> _Exercise directions_: In the records below, find the line with "fruit basket: none [143,139,315,295]", then retype it and every following line exactly, stopping after the line with "bottle: none [224,213,254,270]". Leave the pictures out.

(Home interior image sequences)
□ □ □ □

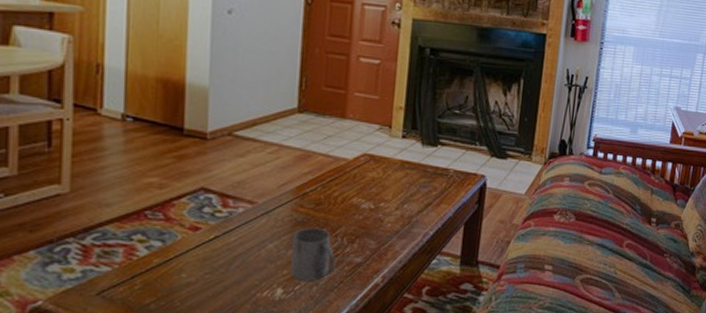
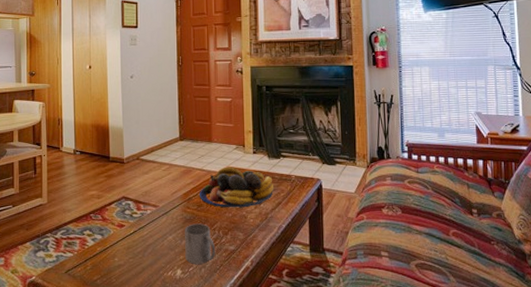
fruit bowl: none [320,153,425,209] -> present [200,167,274,208]

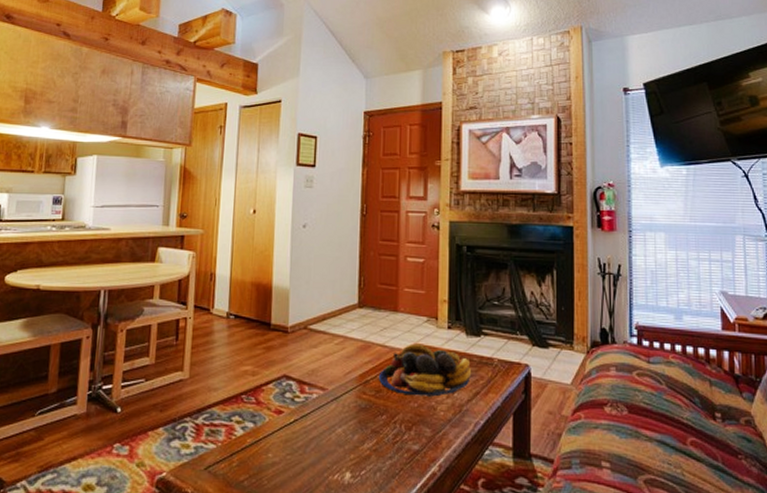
mug: present [185,223,216,264] -> none [357,413,396,466]

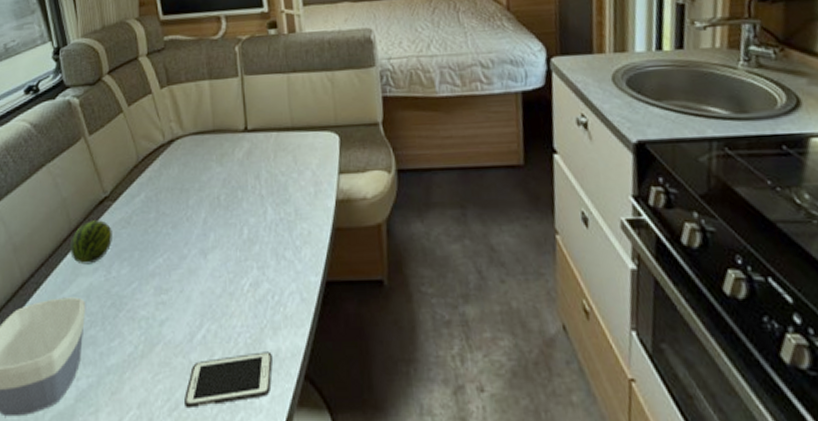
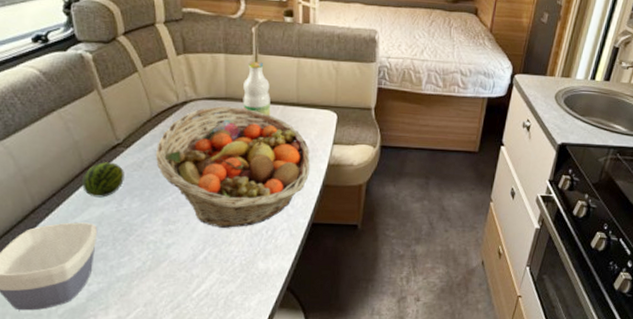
fruit basket: none [143,139,315,295] -> present [155,106,310,228]
cell phone: present [185,351,273,409] -> none [185,270,262,308]
bottle: none [231,83,264,146] -> present [242,61,271,115]

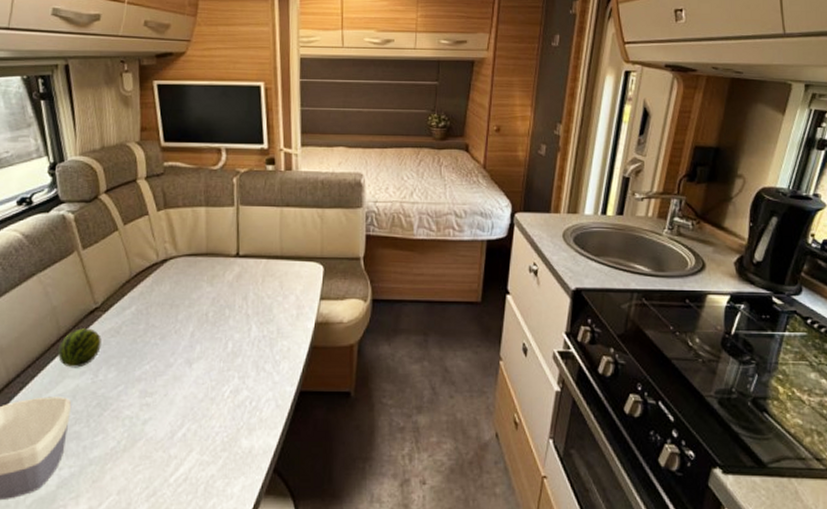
fruit basket: present [155,106,310,228] -> none [133,263,296,399]
bottle: present [242,61,271,115] -> none [224,213,254,270]

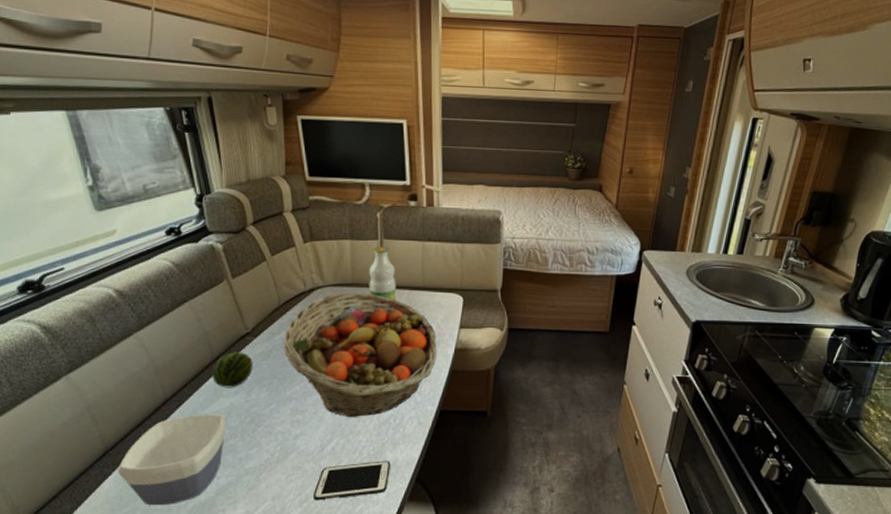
fruit basket: none [133,263,296,399] -> present [283,292,437,417]
cell phone: none [162,449,246,495] -> present [314,461,390,501]
bottle: none [224,213,254,270] -> present [369,246,397,300]

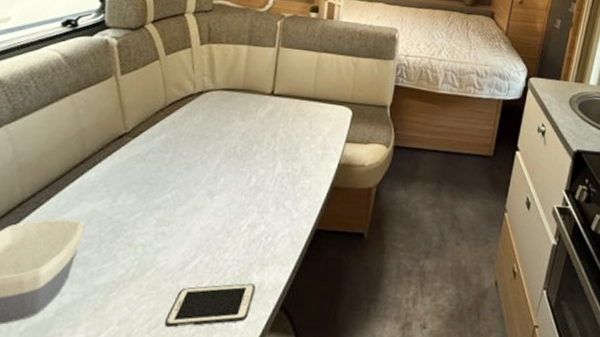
fruit: present [212,352,253,388] -> none [78,152,126,192]
fruit basket: present [283,292,437,417] -> none [161,97,322,232]
bottle: present [369,246,397,300] -> none [258,53,289,109]

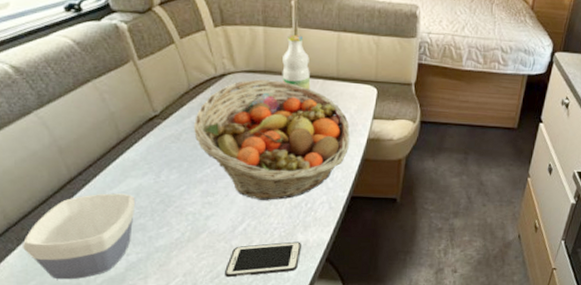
fruit basket: none [161,97,322,232] -> present [193,79,350,200]
bottle: none [258,53,289,109] -> present [282,34,311,89]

□ □ □ □

> _Task result_:
fruit basket: none [143,139,315,295] -> present [155,106,310,228]
cell phone: present [185,351,273,409] -> none [185,270,262,308]
bottle: none [231,83,264,146] -> present [242,61,271,115]

fruit basket: present [155,106,310,228] -> none [133,263,296,399]
bottle: present [242,61,271,115] -> none [224,213,254,270]

fruit basket: none [133,263,296,399] -> present [283,292,437,417]
cell phone: none [162,449,246,495] -> present [314,461,390,501]
bottle: none [224,213,254,270] -> present [369,246,397,300]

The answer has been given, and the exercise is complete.